C++ RegEnumValue() - fail to iterate to each value

I want to get all the registry values under specific key path, but RegEnumValue() always returns back the error code 259 as ERROR_NO_MORE_ITEMS and sectionValue has nonsense value.

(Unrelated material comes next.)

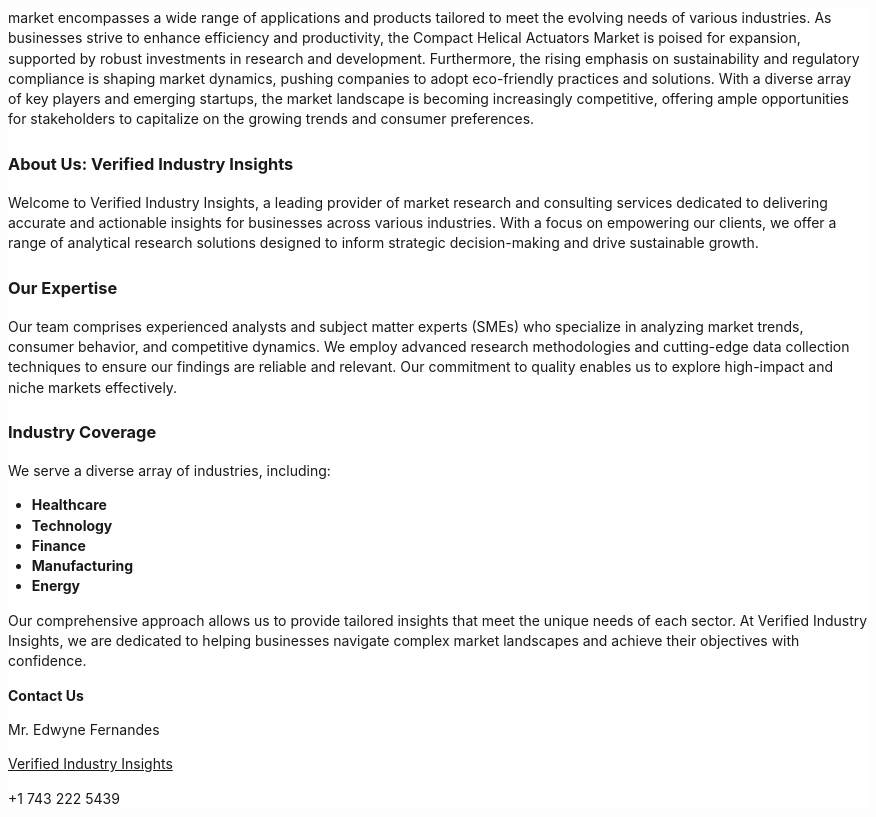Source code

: market encompasses a wide range of applications and products tailored to meet the evolving needs of various industries. As businesses strive to enhance efficiency and productivity, the Compact Helical Actuators Market is poised for expansion, supported by robust investments in research and development. Furthermore, the rising emphasis on sustainability and regulatory compliance is shaping market dynamics, pushing companies to adopt eco-friendly practices and solutions. With a diverse array of key players and emerging startups, the market landscape is becoming increasingly competitive, offering ample opportunities for stakeholders to capitalize on the growing trends and consumer preferences.</p><h3>About Us: Verified Industry Insights</h3><p>Welcome to Verified Industry Insights, a leading provider of market research and consulting services dedicated to delivering accurate and actionable insights for businesses across various industries. With a focus on empowering our clients, we offer a range of analytical research solutions designed to inform strategic decision-making and drive sustainable growth.</p><h3>Our Expertise</h3><p>Our team comprises experienced analysts and subject matter experts (SMEs) who specialize in analyzing market trends, consumer behavior, and competitive dynamics. We employ advanced research methodologies and cutting-edge data collection techniques to ensure our findings are reliable and relevant. Our commitment to quality enables us to explore high-impact and niche markets effectively.</p><h3>Industry Coverage</h3><p>We serve a diverse array of industries, including:</p><ul><li><strong>Healthcare</strong></li><li><strong>Technology</strong></li><li><strong>Finance</strong></li><li><strong>Manufacturing</strong></li><li><strong>Energy</strong></li></ul><p>Our comprehensive approach allows us to provide tailored insights that meet the unique needs of each sector. At Verified Industry Insights, we are dedicated to helping businesses navigate complex market landscapes and achieve their objectives with confidence.</p><p><strong>Contact Us</strong></p><p>Mr. Edwyne Fernandes</p><p><a href="https://www.verifiedindustryinsights.com/">Verified Industry Insights</a></p><p>+1 743 222 5439</p>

I check the registry manually and there are values under the specified key.
For example.
key is MyTestApp
key value is ManualTestCase = 10
key value is AutomationTestCase = 50
HKEY hKey; //registry key handle
LONG lResult; //result of registry operations
DWORD dwType, dwSize=0;
//try to open the key that we are currently pointing at with rootPath
lResult = RegOpenKeyEx(HKEY_LOCAL_MACHINE, rootPath, NULL, KEY_ALL_ACCESS, &hKey);
if (lResult == ERROR_SUCCESS)
{
LPTSTR className = NULL;
DWORD classNameSize = MAX_PATH;
DWORD subKey = 0;
DWORD maxSubKey;
DWORD maxClass;
DWORD value;
DWORD maxValue;
DWORD maxValueData;
DWORD securityDescriptor;
FILETIME ftLastWriteTime;
DWORD sectionNameSize;
int j;
//to get total keys for the specified path
lResult = RegQueryInfoKey(hKey, className, &classNameSize, NULL,
&subKey, &maxSubKey, &maxClass, &value, &maxValue,
&maxValueData, &securityDescriptor, &ftLastWriteTime);
if(lResult == ERROR_SUCCESS)
{
for(int i = 0; i < subKey; i++)
{
LPTSTR sectionName = new TCHAR[1096];
sectionNameSize = 1096;
ftLastWriteTime.dwHighDateTime = 0;
ftLastWriteTime.dwLowDateTime = 0;
//enumerate all the registry key names for specified path
lResult = RegEnumKeyEx(hKey, i, sectionName,
&sectionNameSize, NULL, NULL,
NULL, &ftLastWriteTime);
CString testStr = sectionName;
if(lResult == ERROR_SUCCESS)
{
j = 0;
do
{
LPTSTR sectionValue;
DWORD sectionValueSize = 4096;
DWORD dwType;
//enumerate all the values for specified key
lResult = RegEnumValue(hKey, j, sectionName,
&sectionNameSize, NULL, &dwType,
(LPBYTE)sectionValue, &sectionValueSize);
//
if(lResult == ERROR_SUCCESS)
{
//do something to the data
bool whatever = true;
}
else if(lResult == ERROR_MORE_DATA)
{
//
bool yeahSure = true;
}
j++;
}while(lResult != ERROR_NO_MORE_ITEMS);
}
delete[] sectionName;
}
}
}
RegCloseKey(hKey);

My guess is your problem is with how you use lResult = RegEnumKeyEx(hKey, i, sectionName,...
You are trying to enumerate values of a subkey without actually opening that subkey.